10.1016/j.prevetmed.2012.05.007

PMID

22703978

Abstract

The aim of this study was to determine whether the effects of selected human-canine interaction/environmental factors on bites occurring when the victim was and was not playing with the dog differed from each other. A veterinary clinic-based retrospective cohort study was conducted in Kingston, Jamaica (709), and San Francisco, USA (513) to compare the effects of selected exposures on non-play bites (161) relative to bites preceded by play with the dog (110) as reported by veterinary clients. Additionally, 951 non-biting dogs were used for a risk factor analysis of bites occurring during play.

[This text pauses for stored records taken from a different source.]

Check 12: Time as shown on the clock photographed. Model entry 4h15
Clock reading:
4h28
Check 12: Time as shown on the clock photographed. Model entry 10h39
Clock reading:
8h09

Using directed acyclic graphs and the change-in-estimate procedure to select and adjust for confounders, modified Poisson regression was used to estimate (a) the ratios of proportions of non-play bites out of all bites comparing exposed to unexposed dogs (proportionate bite ratios) and (b) risk ratios for bites occurring during play for each factor of interest. Proportionate bite ratios ranged from 0.84 to 1.29, with most 95% confidence intervals including one, thus implying a lack of specificity of effects of the examined factors on non-play bites relative to bites occurring during play with the dog. Consistent with this lack of specificity, risk ratios for bites occurring during play were similar in magnitude and direction to risk ratios previously published for non-play bites using the same non-biting dogs as a reference group. No country-specific differences in proportionate bite ratios were detected. Each human-canine environmental factor showed similar levels of association with both types of bites. One possible explanation is that both types of bites have a common causal pathway leading from each factor up to the point of human-canine contact. If the human-canine contact then leads to either play or non-play interactions with dogs and subsequently to both types of bites, the presence of such a common pathway would make the factor non-specific to either type of bite. As some of the examined factors are associated with increased frequencies of both types of bites, this could explain high percentages of bites occurring during play with the dog as reported in various case series of dog bites. If so, dog bite prevention strategies targeting these factors will simultaneously reduce the incidence of both types of bites.